Figure 5: Scaling analysis of ARPO hyperparameters (entropy threshold, initial sampling size, global rollout size) on Qwen2.5-7B, demonstrating the algorithm's scalability and sensitivity.
Ablation on browser agents: Stronger browser agents yield higher accuracy in deep search, underscoring the importance of external tool capability in agentic RL.

Qualitative Case Studies

Case studies on mathematical, knowledge, and deep search tasks demonstrate ARPO's ability to:

Integrate multi-tool reasoning (e.g., search + code execution).
Efficiently branch and explore alternative reasoning paths at high-uncertainty steps.
Correctly attribute credit to critical tool-use decisions, leading to more reliable and interpretable agent behavior.

Implications and Future Directions

ARPO advances the state of RL for LLM-based agents by explicitly modeling and exploiting the uncertainty introduced by tool interactions. The entropy-guided partial rollout mechanism enables more sample-efficient and fine-grained alignment of agentic behaviors, particularly in long-horizon, multi-turn environments. The theoretical generalization to macro-action policy gradients opens avenues for further research on hierarchical RL and structured credit assignment in LLMs.

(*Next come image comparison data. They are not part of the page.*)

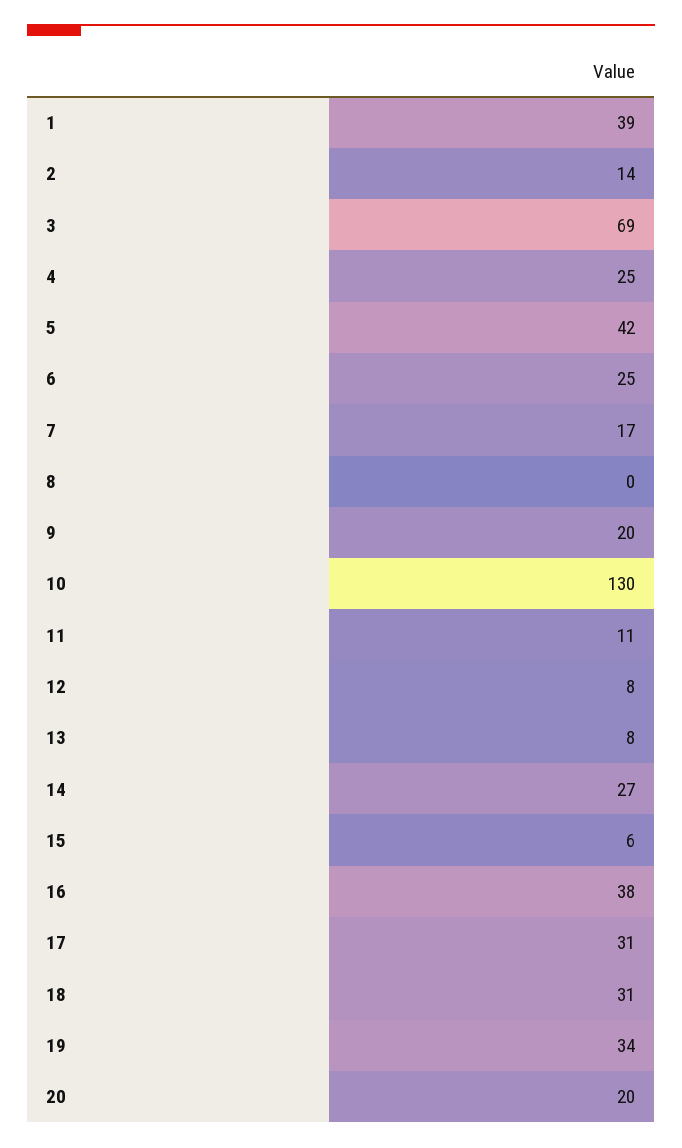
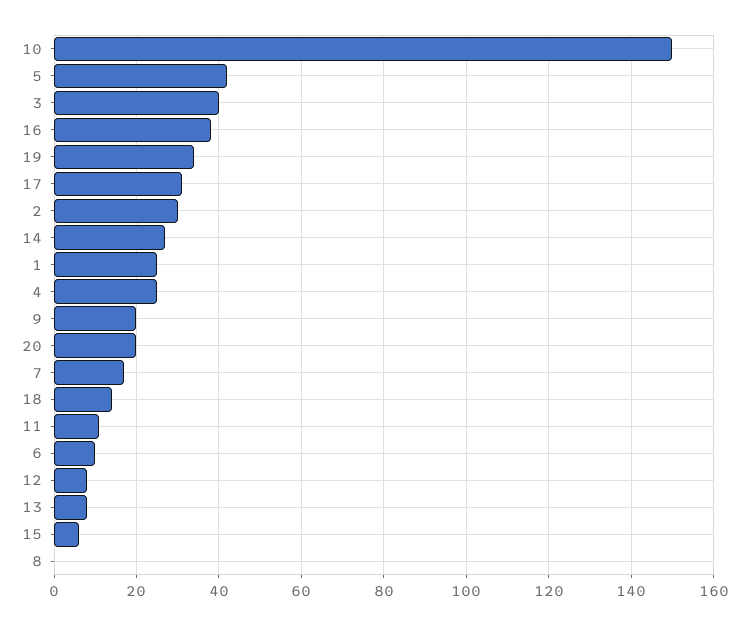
  {
-   "1": 39,
+   "1": 25,
-   "2": 14,
+   "2": 30,
-   "3": 69,
+   "3": 40,
    "4": 25,
    "5": 42,
-   "6": 25,
+   "6": 10,
    "7": 17,
    "8": 0,
    "9": 20,
-   "10": 130,
+   "10": 150,
    "11": 11,
    "12": 8,
    "13": 8,
    "14": 27,
    "15": 6,
    "16": 38,
    "17": 31,
-   "18": 31,
+   "18": 15,
    "19": 34,
    "20": 20
  }

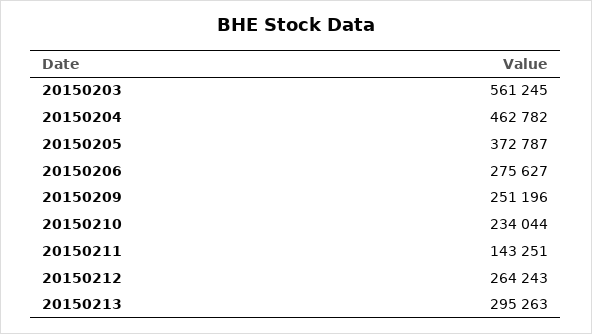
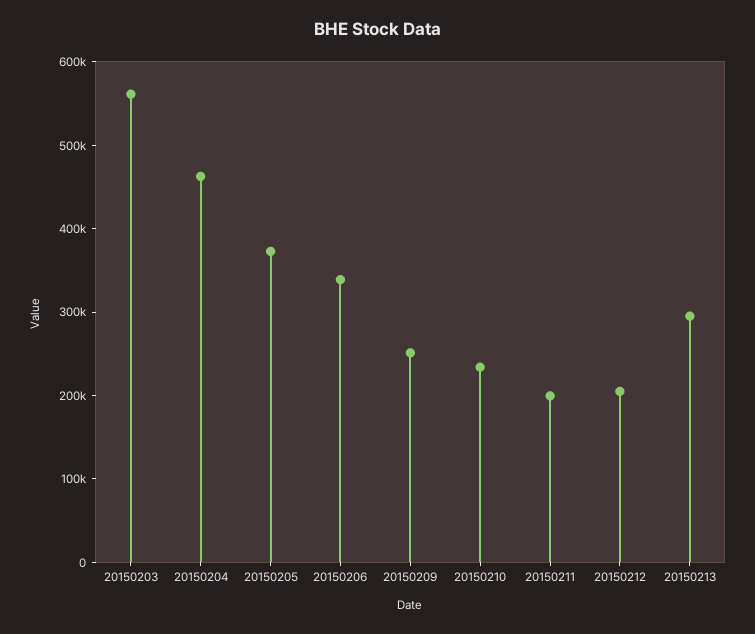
  {
    "20150203": 561245,
    "20150204": 462782,
    "20150205": 372787,
-   "20150206": 275627,
+   "20150206": 340000,
    "20150209": 251196,
    "20150210": 234044,
-   "20150211": 143251,
+   "20150211": 200000,
-   "20150212": 264243,
+   "20150212": 200000,
    "20150213": 295263
  }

Practically, ARPO's tool-use efficiency and scalability make it suitable for real-world deployment in domains where tool calls are expensive or rate-limited (e.g., web search, code execution, API-based environments). The approach is compatible with a wide range of LLM backbones and can be integrated with advanced tool orchestration frameworks.

Future work may explore:

Automated entropy threshold tuning and adaptive budget allocation.
Extension to multimodal and embodied agent settings.
Integration with preference-based RL and human-in-the-loop feedback for richer alignment objectives.
Theoretical analysis of exploration-exploitation dynamics in high-entropy branching regimes.

Conclusion

Agentic Reinforced Policy Optimization (ARPO) provides a principled and empirically validated framework for training multi-turn, tool-augmented LLM agents. By leveraging entropy-based adaptive rollouts and structured advantage attribution, ARPO achieves superior performance and tool-use efficiency compared to trajectory-level RL baselines. The algorithm's scalability, theoretical grounding, and practical impact position it as a strong candidate for the next generation of agentic LLM training paradigms.